Yesterday saw protests by the Gilets Noir in France, occupying the Panthéon. In the US there were vigils and ‘Light for Liberty’ protests calling for ICE Detention centres across the country to be closed. Amongst the ‘Never again’ ‘Close the Camps’ and ‘Love wins’ placards one reads ‘The Holocaust was legal. Those in power make the law. We must challenge them.’

Late 2018 saw a new spate of anti semitic graffiti on Rue Ordener. Someone daubed “Jewish scum live here.” adding “Notably on the third floor” on the opposite door. The graffiti was cleaned off on the same day.

Marie Ottavi‏ @marie_ottavi (photo from Twitter attributed to Marie).

I ask myself where would I go? There would be nowhere to run and few places to hide. How many people would risk themselves to help? Not enough. I reflect on the rise of the far right across Europe. The questions I used to have as a child studying history at school. The whys. I no longer have those whys. They don’t exist any more.

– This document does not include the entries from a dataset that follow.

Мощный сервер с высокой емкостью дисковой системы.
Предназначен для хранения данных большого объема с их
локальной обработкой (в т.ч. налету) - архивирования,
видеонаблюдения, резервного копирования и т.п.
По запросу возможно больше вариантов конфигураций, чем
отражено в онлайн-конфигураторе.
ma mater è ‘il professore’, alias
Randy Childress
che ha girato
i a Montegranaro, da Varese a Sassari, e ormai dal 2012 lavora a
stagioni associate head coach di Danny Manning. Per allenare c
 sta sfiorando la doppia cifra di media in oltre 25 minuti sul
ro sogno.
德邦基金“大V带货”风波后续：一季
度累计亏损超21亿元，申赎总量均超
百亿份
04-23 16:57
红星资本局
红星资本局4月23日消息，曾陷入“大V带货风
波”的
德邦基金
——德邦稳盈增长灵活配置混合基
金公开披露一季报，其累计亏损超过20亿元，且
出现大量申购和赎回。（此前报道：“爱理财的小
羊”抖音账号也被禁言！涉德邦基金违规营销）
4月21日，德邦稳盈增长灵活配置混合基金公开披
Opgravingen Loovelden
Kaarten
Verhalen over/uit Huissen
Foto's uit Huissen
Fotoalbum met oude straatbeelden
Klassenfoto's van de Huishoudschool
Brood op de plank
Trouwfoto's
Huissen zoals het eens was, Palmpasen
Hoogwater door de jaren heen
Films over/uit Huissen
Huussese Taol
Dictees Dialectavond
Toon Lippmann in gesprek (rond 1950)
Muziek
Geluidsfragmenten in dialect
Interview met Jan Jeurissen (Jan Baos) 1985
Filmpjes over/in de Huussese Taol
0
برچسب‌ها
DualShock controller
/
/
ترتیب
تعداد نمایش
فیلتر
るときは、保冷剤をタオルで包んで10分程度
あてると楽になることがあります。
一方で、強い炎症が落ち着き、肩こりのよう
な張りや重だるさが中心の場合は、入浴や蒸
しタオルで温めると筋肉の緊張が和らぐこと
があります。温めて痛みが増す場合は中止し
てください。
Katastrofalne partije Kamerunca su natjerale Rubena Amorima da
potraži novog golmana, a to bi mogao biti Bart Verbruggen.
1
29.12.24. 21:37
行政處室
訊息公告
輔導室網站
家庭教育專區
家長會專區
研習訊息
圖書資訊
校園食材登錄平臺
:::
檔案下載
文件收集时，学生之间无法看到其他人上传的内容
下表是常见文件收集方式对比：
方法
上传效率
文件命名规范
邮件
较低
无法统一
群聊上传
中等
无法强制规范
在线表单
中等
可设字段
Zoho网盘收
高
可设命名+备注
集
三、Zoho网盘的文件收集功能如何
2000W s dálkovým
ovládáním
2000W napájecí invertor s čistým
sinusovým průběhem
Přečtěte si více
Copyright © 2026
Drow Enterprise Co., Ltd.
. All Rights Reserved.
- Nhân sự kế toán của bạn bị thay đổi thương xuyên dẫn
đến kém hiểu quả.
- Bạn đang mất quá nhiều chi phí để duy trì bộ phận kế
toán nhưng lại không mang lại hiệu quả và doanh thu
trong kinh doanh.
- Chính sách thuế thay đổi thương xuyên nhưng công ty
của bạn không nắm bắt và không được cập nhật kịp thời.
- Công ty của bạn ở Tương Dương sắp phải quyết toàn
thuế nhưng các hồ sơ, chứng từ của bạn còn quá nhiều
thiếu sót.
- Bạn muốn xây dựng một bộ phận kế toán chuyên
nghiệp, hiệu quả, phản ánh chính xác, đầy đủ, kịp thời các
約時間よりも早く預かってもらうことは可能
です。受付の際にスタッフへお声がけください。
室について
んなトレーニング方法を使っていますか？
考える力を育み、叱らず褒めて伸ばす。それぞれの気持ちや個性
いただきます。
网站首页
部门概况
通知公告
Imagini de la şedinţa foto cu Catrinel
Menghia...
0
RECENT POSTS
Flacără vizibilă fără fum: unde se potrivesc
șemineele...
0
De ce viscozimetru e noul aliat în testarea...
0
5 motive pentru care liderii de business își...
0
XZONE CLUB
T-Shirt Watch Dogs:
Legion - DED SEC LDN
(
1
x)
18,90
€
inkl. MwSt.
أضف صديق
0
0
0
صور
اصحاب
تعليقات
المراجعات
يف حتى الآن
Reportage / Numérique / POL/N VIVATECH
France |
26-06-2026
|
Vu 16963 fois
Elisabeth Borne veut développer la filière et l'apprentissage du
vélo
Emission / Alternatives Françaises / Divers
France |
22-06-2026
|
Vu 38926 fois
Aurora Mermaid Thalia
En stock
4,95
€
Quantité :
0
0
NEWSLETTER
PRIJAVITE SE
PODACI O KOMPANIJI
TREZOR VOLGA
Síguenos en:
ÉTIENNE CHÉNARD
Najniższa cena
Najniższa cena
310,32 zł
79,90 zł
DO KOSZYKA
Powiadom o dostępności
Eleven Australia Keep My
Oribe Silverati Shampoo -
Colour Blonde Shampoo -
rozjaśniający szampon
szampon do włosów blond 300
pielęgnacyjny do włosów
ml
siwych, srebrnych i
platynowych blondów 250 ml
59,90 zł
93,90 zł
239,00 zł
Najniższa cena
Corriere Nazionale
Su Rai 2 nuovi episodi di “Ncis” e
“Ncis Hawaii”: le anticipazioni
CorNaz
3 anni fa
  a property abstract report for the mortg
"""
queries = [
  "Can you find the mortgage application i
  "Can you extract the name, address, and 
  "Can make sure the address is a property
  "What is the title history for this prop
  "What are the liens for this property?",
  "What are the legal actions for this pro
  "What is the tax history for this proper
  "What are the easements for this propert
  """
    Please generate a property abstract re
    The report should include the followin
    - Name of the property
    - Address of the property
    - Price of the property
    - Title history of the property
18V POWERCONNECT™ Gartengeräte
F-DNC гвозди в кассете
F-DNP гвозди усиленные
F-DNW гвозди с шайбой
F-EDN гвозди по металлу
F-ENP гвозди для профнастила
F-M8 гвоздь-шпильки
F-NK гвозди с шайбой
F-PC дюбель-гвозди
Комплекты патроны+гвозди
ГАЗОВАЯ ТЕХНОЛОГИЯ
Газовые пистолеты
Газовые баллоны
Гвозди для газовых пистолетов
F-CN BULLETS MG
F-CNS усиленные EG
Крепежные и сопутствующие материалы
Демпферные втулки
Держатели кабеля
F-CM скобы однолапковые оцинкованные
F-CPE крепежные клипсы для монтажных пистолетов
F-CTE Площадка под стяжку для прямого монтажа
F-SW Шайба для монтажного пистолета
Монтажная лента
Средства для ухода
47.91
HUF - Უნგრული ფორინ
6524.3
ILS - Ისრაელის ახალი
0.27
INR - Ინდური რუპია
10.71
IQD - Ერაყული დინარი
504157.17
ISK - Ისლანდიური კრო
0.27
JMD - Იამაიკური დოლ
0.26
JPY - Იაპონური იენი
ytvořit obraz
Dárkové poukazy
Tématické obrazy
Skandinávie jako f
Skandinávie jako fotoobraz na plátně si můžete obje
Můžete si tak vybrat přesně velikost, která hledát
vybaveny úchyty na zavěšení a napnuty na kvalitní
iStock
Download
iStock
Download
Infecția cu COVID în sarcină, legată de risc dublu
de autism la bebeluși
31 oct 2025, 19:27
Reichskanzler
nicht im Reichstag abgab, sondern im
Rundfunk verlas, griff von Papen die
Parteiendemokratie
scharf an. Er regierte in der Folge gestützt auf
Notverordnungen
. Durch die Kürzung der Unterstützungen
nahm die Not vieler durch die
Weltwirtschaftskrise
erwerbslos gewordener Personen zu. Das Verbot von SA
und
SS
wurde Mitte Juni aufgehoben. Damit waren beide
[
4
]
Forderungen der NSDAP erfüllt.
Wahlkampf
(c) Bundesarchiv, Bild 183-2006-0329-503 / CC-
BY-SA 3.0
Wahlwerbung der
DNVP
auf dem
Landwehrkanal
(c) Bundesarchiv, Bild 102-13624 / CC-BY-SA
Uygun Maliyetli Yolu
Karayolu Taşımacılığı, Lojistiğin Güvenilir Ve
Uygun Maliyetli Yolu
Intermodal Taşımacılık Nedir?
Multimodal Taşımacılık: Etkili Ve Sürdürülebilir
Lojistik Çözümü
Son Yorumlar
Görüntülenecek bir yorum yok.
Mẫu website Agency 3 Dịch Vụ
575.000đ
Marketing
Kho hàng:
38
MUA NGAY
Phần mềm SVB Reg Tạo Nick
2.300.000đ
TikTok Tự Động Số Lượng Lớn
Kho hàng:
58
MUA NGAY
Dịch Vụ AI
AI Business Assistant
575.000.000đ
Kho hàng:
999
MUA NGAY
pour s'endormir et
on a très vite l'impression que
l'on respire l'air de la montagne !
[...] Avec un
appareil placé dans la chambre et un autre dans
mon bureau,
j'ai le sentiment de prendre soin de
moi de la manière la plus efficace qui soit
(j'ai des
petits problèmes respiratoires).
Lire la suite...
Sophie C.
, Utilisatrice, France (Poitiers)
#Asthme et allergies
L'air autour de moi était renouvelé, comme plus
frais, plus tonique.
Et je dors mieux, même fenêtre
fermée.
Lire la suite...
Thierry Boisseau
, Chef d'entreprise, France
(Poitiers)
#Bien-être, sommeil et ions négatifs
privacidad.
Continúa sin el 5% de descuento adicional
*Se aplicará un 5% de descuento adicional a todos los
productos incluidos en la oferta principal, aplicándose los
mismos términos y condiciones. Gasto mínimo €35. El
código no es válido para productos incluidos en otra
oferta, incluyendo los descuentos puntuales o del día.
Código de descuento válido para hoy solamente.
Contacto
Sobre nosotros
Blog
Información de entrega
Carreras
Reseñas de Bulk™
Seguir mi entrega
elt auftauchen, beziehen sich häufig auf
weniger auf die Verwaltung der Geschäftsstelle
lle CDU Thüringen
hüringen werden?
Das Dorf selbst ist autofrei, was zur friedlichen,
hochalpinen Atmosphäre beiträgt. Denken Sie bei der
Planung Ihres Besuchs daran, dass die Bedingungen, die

I see communities polarising, opinion dividing people to the point of violence. Political views that I would have dismissed as fringe twenty years ago becoming mainstream. It all feels more possible now. More plausible. So much nearer than it felt as a child when I could relegate it to some battered old history book in a lesson that bored me.

I walk down Rue des Cloys each morning to get to the gym, passing the park. On 16th July I’ll take time out and head to that cool, leafy emerald space to sit and listen to the children playing. I’ll remember those 700 children of the 18th arrondissement along with the 86 who were never afforded the chance to go to school. Sometimes love doesn’t win.